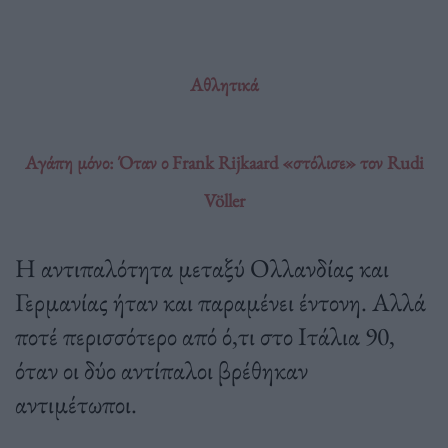
Αθλητικά
Αγάπη μόνο: Όταν ο Frank Rijkaard «στόλισε» τον Rudi
Völler
Η αντιπαλότητα μεταξύ Ολλανδίας και
Γερμανίας ήταν και παραμένει έντονη. Αλλά
ποτέ περισσότερο από ό,τι στο Ιτάλια 90,
όταν οι δύο αντίπαλοι βρέθηκαν
αντιμέτωποι.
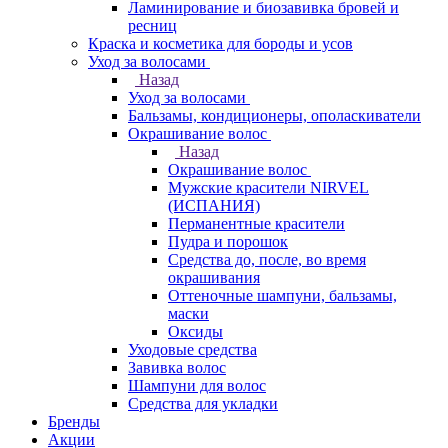
Ламинирование и биозавивка бровей и
ресниц
Краска и косметика для бороды и усов
Уход за волосами
Назад
Уход за волосами
Бальзамы, кондиционеры, ополаскиватели
Окрашивание волос
Назад
Окрашивание волос
Мужские красители NIRVEL
(ИСПАНИЯ)
Перманентные красители
Пудра и порошок
Средства до, после, во время
окрашивания
Оттеночные шампуни, бальзамы,
маски
Оксиды
Уходовые средства
Завивка волос
Шампуни для волос
Средства для укладки
Бренды
Акции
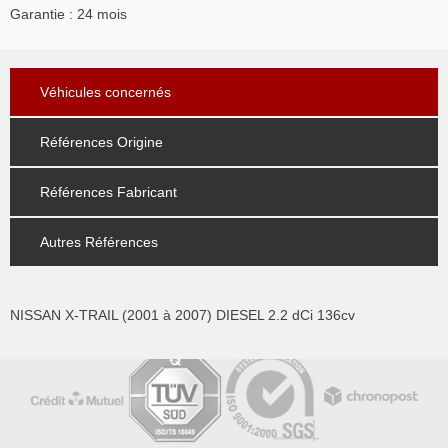
Garantie : 24 mois
Véhicules concernés
Références Origine
Références Fabricant
Autres Références
NISSAN X-TRAIL (2001 à 2007) DIESEL 2.2 dCi 136cv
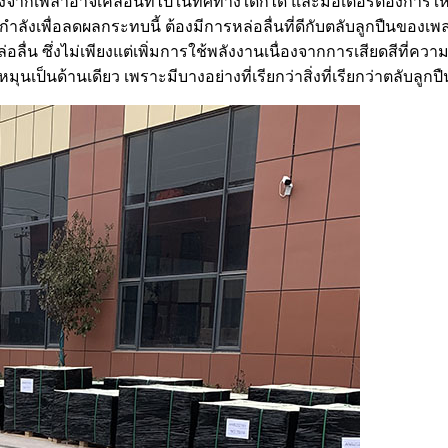
งจากเพลาอาจเคลื่อนที่ไปในทิศทางใดก็ได้ และมอเตอร์ต้องการให้เ
กำลังเพื่อลดผลกระทบนี้ ต้องมีการหล่อลื่นที่ดีกับตลับลูกปืนของเพล
ลื่น ซึ่งไม่เพียงแต่เพิ่มการใช้พลังงานเนื่องจากการเสียดสีที่ความเ
ุนเป็นด้านเดียว เพราะมีบางอย่างที่เรียกว่าสิ่งที่เรียกว่าตลับลูกป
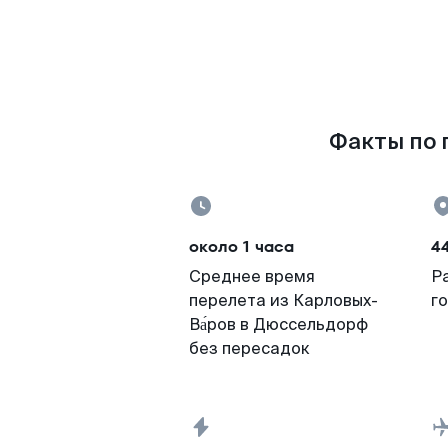
Факты по 
около 1 часа
4
Среднее время
Р
перелета из Карловых-
г
Ва́ров в Дюссельдорф
без пересадок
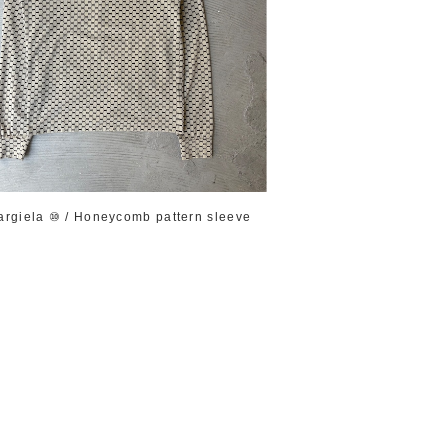
argiela ⑩ / Honeycomb pattern sleeve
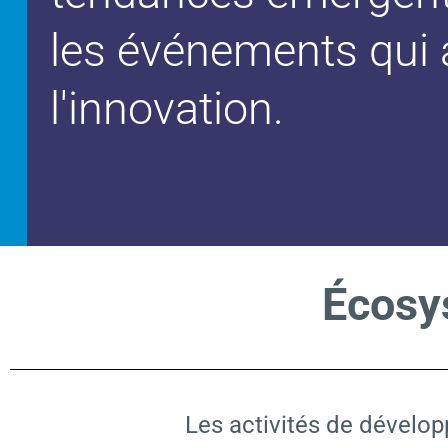
les événements qui 
l'innovation.
Écosy
Les activités de dévelo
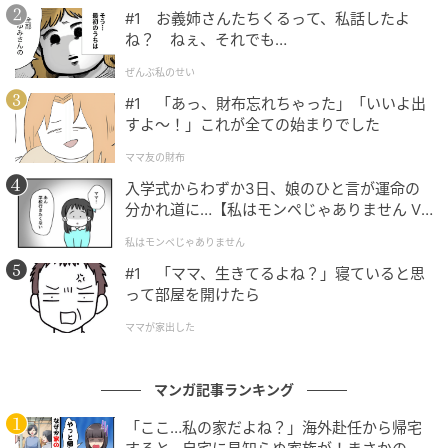
#1 お義姉さんたちくるって、私話したよ
真撮りましょ！ほら、ママに撮ってーって」と、にこ
ね？ ねぇ、それでも…
やかな声で結を言葉巧みに誘導します。
ぜんぶ私のせい
#1 「あっ、財布忘れちゃった」「いいよ出
すよ〜！」これが全ての始まりでした
ママ友の財布
入学式からわずか3日、娘のひと言が運命の
分かれ道に…【私はモンペじゃありません Vo
l.1】
私はモンペじゃありません
#1 「ママ、生きてるよね？」寝ていると思
って部屋を開けたら
ママが家出した
マンガ記事ランキング
「ここ…私の家だよね？」海外赴任から帰宅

————————

Exercise instructions -> Please work out how many lines in this listing contain "время", then give only that number.

Solution for this task -> 2